--- Assigned task ---
When a line of the records contains "могат", copy it.

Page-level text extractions
══════════════════════════════
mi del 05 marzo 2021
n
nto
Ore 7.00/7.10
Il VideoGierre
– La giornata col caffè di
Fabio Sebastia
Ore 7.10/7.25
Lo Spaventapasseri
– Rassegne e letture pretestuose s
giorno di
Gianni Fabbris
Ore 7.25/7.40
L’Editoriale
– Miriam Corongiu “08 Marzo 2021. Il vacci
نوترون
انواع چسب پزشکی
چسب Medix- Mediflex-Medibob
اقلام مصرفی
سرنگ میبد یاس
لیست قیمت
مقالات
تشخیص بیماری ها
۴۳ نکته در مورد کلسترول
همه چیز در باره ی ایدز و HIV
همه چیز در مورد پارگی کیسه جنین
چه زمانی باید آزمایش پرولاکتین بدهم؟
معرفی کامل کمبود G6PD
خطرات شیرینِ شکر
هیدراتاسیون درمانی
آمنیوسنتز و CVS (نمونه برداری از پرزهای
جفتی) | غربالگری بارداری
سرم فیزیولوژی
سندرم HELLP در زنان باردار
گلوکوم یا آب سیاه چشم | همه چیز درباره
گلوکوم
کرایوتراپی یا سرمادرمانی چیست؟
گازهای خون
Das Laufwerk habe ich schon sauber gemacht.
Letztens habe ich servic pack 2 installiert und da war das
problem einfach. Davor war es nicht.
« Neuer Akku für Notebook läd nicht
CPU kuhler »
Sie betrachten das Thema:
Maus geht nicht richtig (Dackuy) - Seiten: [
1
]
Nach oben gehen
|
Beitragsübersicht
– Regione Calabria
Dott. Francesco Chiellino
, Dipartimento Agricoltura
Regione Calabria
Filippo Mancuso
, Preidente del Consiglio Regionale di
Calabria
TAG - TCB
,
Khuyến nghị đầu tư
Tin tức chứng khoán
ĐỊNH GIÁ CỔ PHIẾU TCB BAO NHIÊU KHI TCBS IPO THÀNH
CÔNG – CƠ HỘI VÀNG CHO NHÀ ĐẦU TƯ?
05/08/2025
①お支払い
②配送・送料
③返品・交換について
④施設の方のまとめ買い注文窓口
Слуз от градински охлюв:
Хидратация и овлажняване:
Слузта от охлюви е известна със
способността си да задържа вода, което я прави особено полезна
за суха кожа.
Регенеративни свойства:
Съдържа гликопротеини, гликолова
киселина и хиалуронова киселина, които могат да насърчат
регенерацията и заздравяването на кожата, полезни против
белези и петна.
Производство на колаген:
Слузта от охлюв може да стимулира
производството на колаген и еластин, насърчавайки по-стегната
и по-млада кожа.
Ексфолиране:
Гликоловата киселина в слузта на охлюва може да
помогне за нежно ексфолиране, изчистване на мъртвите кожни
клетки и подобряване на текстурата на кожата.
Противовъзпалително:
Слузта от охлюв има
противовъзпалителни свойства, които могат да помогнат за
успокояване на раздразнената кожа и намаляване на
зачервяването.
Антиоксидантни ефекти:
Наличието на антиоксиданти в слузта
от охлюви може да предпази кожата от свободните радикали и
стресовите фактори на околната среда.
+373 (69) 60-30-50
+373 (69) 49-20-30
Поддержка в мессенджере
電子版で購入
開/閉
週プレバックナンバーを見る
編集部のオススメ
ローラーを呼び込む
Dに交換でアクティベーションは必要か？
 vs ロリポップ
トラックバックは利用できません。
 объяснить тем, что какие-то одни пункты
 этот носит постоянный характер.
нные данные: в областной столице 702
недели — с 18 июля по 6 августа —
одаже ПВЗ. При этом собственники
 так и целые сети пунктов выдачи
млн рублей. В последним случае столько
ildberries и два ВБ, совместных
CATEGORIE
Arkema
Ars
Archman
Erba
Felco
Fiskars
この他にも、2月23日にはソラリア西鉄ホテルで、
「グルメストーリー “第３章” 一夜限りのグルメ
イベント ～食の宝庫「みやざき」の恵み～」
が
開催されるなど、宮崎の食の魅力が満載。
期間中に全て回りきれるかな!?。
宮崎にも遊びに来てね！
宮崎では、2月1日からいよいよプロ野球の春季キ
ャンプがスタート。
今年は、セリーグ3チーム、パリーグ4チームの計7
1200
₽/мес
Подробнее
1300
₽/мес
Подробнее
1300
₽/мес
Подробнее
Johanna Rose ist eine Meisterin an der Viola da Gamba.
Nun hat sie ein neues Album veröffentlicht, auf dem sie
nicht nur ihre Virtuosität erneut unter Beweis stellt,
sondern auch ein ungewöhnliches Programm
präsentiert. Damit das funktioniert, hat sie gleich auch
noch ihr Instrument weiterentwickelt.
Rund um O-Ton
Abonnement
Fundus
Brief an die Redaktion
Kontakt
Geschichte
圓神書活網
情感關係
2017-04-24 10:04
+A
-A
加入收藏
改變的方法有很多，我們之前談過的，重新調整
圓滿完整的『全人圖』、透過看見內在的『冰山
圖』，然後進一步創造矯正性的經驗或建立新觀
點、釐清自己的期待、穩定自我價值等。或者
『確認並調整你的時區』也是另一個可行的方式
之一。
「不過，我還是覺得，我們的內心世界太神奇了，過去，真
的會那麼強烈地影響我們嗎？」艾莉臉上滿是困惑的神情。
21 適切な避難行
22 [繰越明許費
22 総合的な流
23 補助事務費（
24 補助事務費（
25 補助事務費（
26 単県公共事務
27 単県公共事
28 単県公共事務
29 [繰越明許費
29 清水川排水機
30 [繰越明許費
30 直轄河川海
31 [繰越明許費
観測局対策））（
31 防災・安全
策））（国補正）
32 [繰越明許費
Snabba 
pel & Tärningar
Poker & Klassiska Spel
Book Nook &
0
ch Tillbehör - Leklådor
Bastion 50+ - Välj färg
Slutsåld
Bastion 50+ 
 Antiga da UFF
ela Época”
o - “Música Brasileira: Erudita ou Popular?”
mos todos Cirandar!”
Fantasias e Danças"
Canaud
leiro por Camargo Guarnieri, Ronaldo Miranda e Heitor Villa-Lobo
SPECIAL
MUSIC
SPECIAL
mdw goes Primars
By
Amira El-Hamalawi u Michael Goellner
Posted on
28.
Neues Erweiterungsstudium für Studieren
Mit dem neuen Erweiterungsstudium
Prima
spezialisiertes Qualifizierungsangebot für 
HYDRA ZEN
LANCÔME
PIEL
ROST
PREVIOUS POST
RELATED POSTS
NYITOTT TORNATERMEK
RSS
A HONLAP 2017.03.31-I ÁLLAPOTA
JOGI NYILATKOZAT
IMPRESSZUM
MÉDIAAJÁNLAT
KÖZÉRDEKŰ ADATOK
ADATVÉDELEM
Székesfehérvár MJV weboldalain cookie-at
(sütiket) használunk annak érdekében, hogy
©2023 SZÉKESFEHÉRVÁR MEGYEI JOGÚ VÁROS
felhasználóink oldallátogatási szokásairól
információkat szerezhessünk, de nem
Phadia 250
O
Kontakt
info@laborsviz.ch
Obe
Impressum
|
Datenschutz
══════════════════════════════
--- Answer section ---
киселина и хиалуронова киселина, които могат да насърчат
противовъзпалителни свойства, които могат да помогнат за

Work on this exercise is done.